Proof of derangements identities

Question

Please help me proving this derangement identity. The problem is show that

$D(n,r,k) = rD(n-1,r-1,k) + D(n-1,r,k)$, where $r < n$*

Answer 1

I’m going to assume that as in D. Hanson, K. Seyffarth, and J.T. Weston, ‘Matchings, Derangements, Rencontres’, Mathematics Magazine, Vol. $56$, No. $4$, pp. $224$-$229$, $D(n,r,k)$ is the number of $r$-permutations of $[n]=\{1,\ldots,n\}$ with exactly $k$ fixed points, where an $r$ permutation of $[n]$ is a permutation $a_1a_2\ldots a_r$ of $r$ elements of $[n]$, and $i$ is a fixed point of $a_1a_2\ldots a_r$ iff $a_i=i$.

It’s helpful to notice that if $\sigma$ is any permutation of $[n]$, we could define $i\in[r]$ to be a fixed point of $a_1a_2\ldots a_r$ if $a_i=\sigma(i)$ without changing the value of $D(n,r,k)$. Imagine an exam with a list of $r$ terms and $n\ge r$ brief definitions that has exactly one correct definition for each term and possibly some extra definitions not matching any of the terms; $D(n,r,k)$ is the number of ways to match $k$ terms with their correct definitions and $r-k$ terms with incorrect definitions. The original definition in terms of $r$-permutations is based on arranging the $n$ definitions so that the $i$-th definition matches the $i$-the term for $i=1,\ldots,r$, but it clearly doesn’t matter where in the list the correct definitions actually are.

First notice that every $r$-permutation of $[n-1]$ with $k$ fixed points is also an $r$-permutation of $[n]$ with $k$ fixed points, and that every $r$-permutation of $[n]$ with $k$ fixed points that does not include $n$ is obtained in this way; this accounts for $D(n-1,r,k)$ $r$-permutations of $[n]$ with $k$ fixed points.

Now consider building an $r$-permutations of $[n]$ with $k$ fixed points that do include $n$. We can put the $n$ in any of the $r$ positions in the permutation. Can you finish this case? I’ve done so in the spoiler-protected area below, but you should try to finish it yourself before looking.
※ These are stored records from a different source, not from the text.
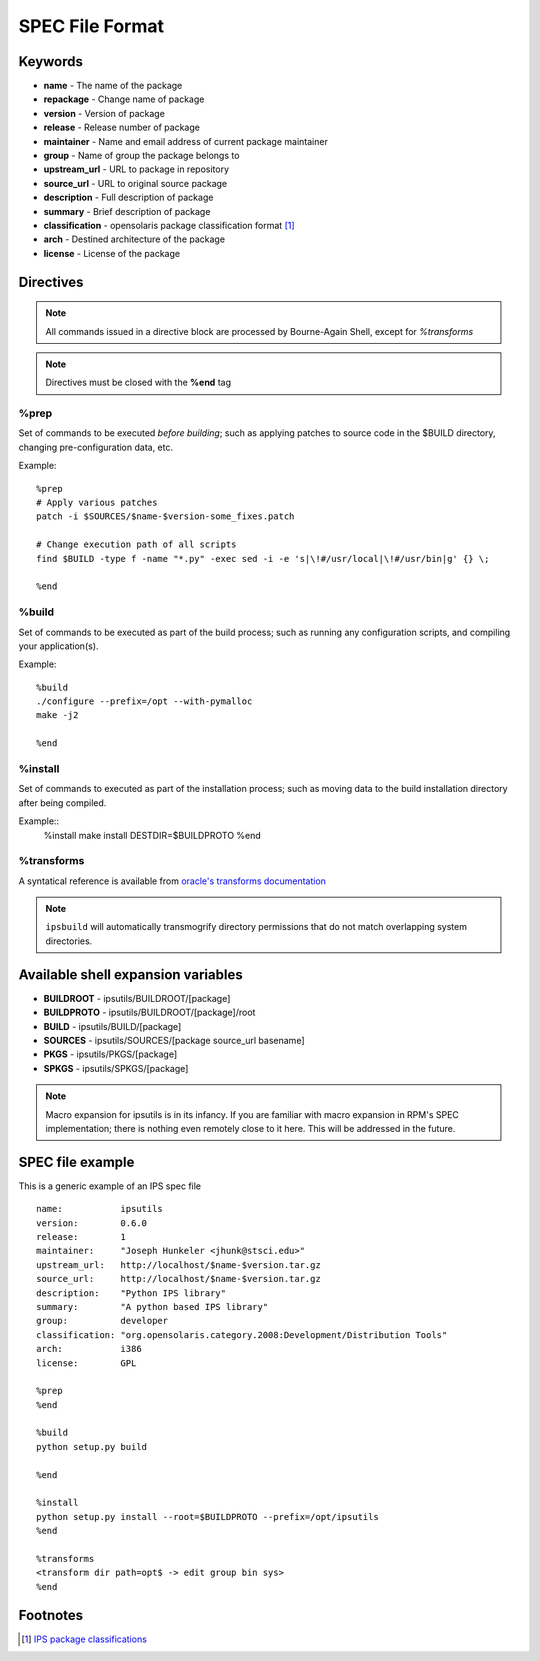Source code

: SPEC File Format
****************

Keywords
========

* **name** - The name of the package
* **repackage** - Change name of package
* **version** - Version of package
* **release** - Release number of package
* **maintainer** - Name and email address of current package maintainer

* **group** - Name of group the package belongs to
* **upstream_url** - URL to package in repository
* **source_url** - URL to original source package
* **description** - Full description of package
* **summary** - Brief description of package
* **classification** - opensolaris package classification format [1]_
* **arch** - Destined architecture of the package
* **license** - License of the package

Directives
==========

.. note::
   All commands issued in a directive block are processed by Bourne-Again Shell,
   except for *%transforms*

.. note::
   Directives must be closed with the **%end** tag

%prep
-----

Set of commands to be executed *before building*;
such as applying patches to source code in the $BUILD directory, changing
pre-configuration data, etc.

Example::

   %prep
   # Apply various patches
   patch -i $SOURCES/$name-$version-some_fixes.patch
   
   # Change execution path of all scripts
   find $BUILD -type f -name "*.py" -exec sed -i -e 's|\!#/usr/local|\!#/usr/bin|g' {} \;
   
   %end

%build
------

Set of commands to be executed as part of the build process;
such as running any configuration scripts, and compiling your application(s).

Example::

   %build
   ./configure --prefix=/opt --with-pymalloc
   make -j2
   
   %end

%install
--------

Set of commands to executed as part of the installation process;
such as moving data to the build installation directory after being compiled.

Example::
   %install
   make install DESTDIR=$BUILDPROTO
   %end


%transforms
-----------

A syntatical reference is available from `oracle's transforms documentation <http://docs.oracle.com/cd/E26502_01/html/E21383/xformrules.html>`_

.. note::

   ``ipsbuild`` will automatically transmogrify directory permissions that do not match overlapping system directories.


Available shell expansion variables
===================================

* **BUILDROOT** - ipsutils/BUILDROOT/[package]
* **BUILDPROTO** - ipsutils/BUILDROOT/[package]/root
* **BUILD** - ipsutils/BUILD/[package]
* **SOURCES** - ipsutils/SOURCES/[package source_url basename]
* **PKGS** - ipsutils/PKGS/[package]
* **SPKGS** - ipsutils/SPKGS/[package]

.. note::
   Macro expansion for ipsutils is in its infancy.  If you are familiar with macro expansion
   in RPM's SPEC implementation; there is nothing even remotely close to it here.  This will be
   addressed in the future.

SPEC file example
=================

This is a generic example of an IPS spec file

::

   name:           ipsutils
   version:        0.6.0
   release:        1
   maintainer:     "Joseph Hunkeler <jhunk@stsci.edu>"
   upstream_url:   http://localhost/$name-$version.tar.gz
   source_url:     http://localhost/$name-$version.tar.gz
   description:    "Python IPS library"
   summary:        "A python based IPS library"
   group:          developer
   classification: "org.opensolaris.category.2008:Development/Distribution Tools"
   arch:           i386
   license:        GPL
   
   %prep
   %end
   
   %build
   python setup.py build
   
   %end
   
   %install
   python setup.py install --root=$BUILDPROTO --prefix=/opt/ipsutils
   %end
   
   %transforms
   <transform dir path=opt$ -> edit group bin sys>
   %end

   
Footnotes
=========

.. [1] `IPS package classifications <http://docs.oracle.com/cd/E26502_01/html/E21383/gentextid-3283.html#scrolltoc>`_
Since $n>r$, $n$ cannot be a fixed point of the permutation, so exactly $k$ of the remaining $r-1$ positions must be fixed points. Choosing which $k$ of those positions are fixed points determines those $k$ elements of the permutation, and the remaining $r-1-k$ elements must be chosen from $[n-1]$ in such a way that they are not fixed points; this can be done in $D(n-1,r-1,k)$ ways: it’s equivalent to the process of choosing an $(r-1)$-permutation of $[n-1]$ with $k$ fixed points. This accounts for the other $rD(n-1,r-1,k)$ $r$-permutations of $[n]$ with $k$ fixed points.